FAS noted the fact that Apple requires app developers to pay a commission of 15%to 30% for every payment in the App Store. The U.S. tech giant does not allow app developers to include links or change the functionality of their apps to provide registration forms that lead to external sites offering alternative payment methods.

Apple’s restrictive App Store policy negatively affects competition and leads to higher prices for developers’ products, according to FAS.

In a statement on Wednesday, FAS said, “Apple is abusing its dominant position in the market for the distribution of apps through its App Store.” The regulator added, Apple did not comply with the warning. Consequently, FAS Russia initiated legal proceedings against Apple concerning its violation of antimonopoly legislation.”

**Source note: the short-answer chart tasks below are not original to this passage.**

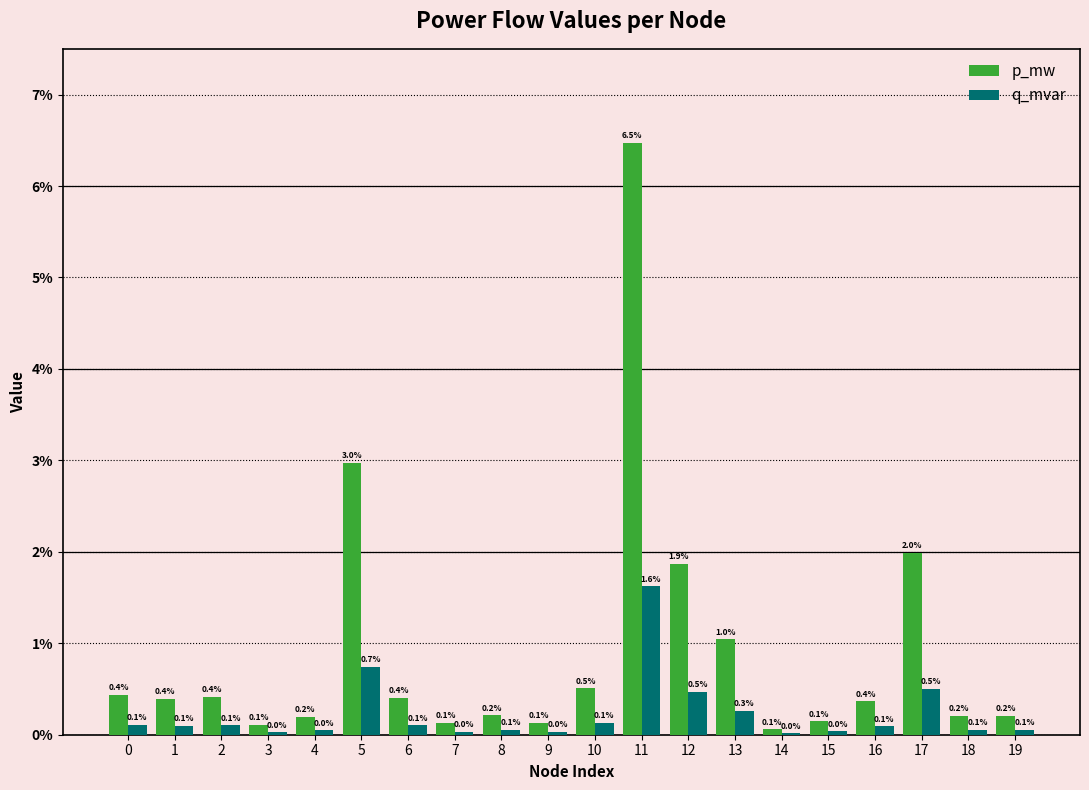

The value of p_mw at 17 is 0.0. True or false?

False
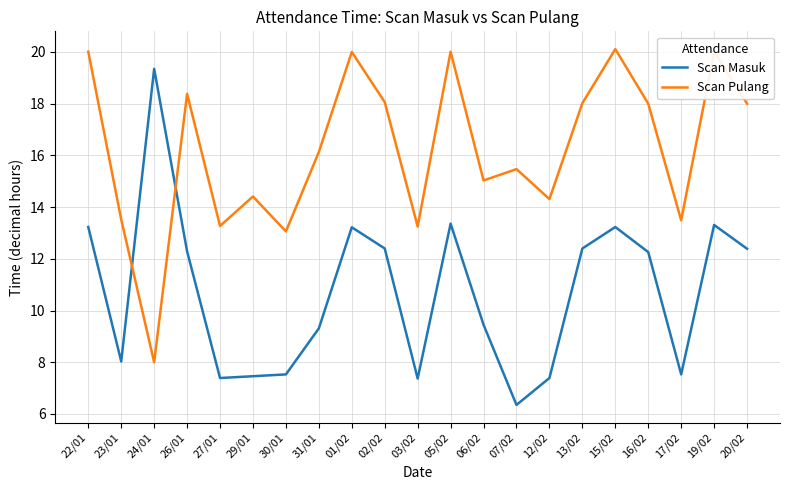

What is the total value across all series at 26/01?

30.7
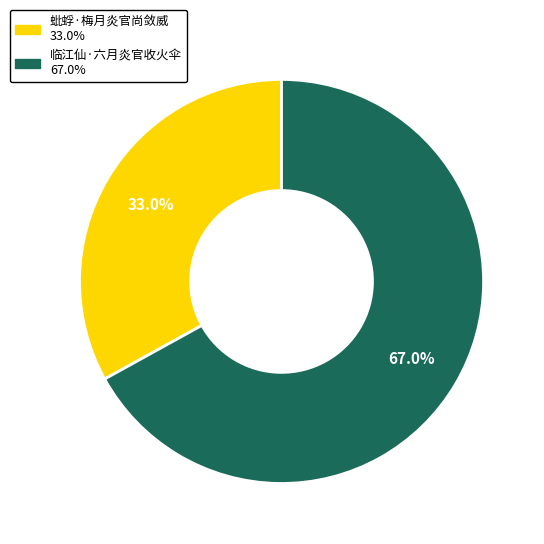

True or false: 临江仙·六月炎官收火伞 accounts for 58% of the total.

False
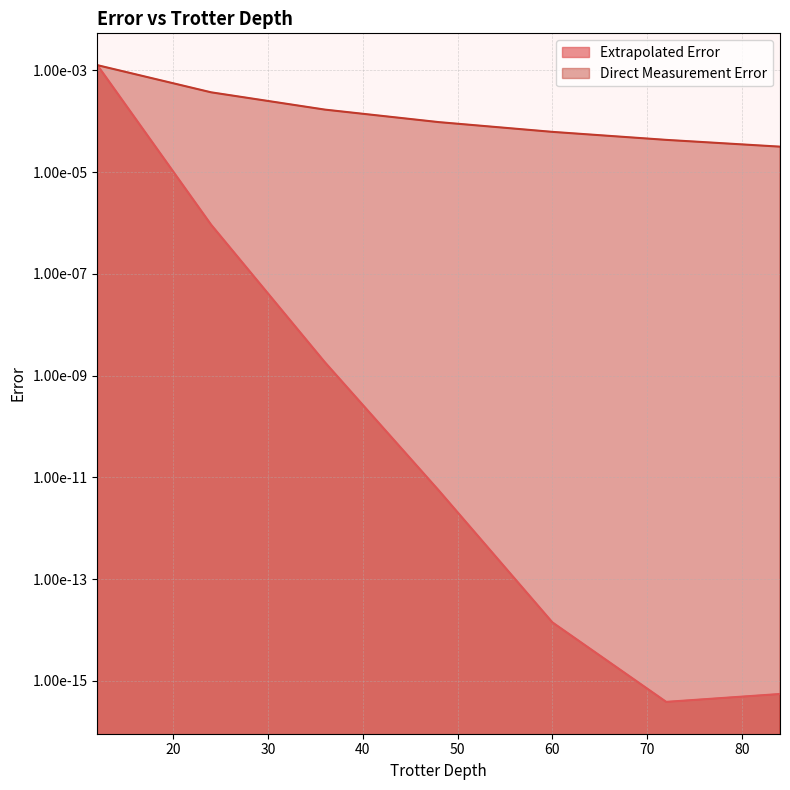

Is it true that Direct Measurement Error equals 0.0 at 12?

True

If the U.S. tech giant is found guilty of violating Russia’s Law on the Protection of Competition, it could face a monetary penalty based on its revenue in the country.

Apple changes App Store policy on alternative payment methods

Last month, a federal judge in California ruled that Apple violated the state’s unfair competition law by prohibiting developers from directing users to alternative payment methods.

In her ruling, Judge Yvonne Gonzales Rogers wrote that Apple is “permanently restrained and enjoined from prohibiting developers from including in their apps and their metadata buttons, external links, or other calls to action that direct customers to purchasing mechanisms, in addition to In-App Purchasing and (ii) communicating with customers through points of contact obtained voluntarily from customers through account registration within the app.”

Last week, Apple updated its App Store Guidelines as a result of its settlement agreement with a class of U.S. app developers. The company is now allowing app developers to inform their users about other payment methods outside the App Store.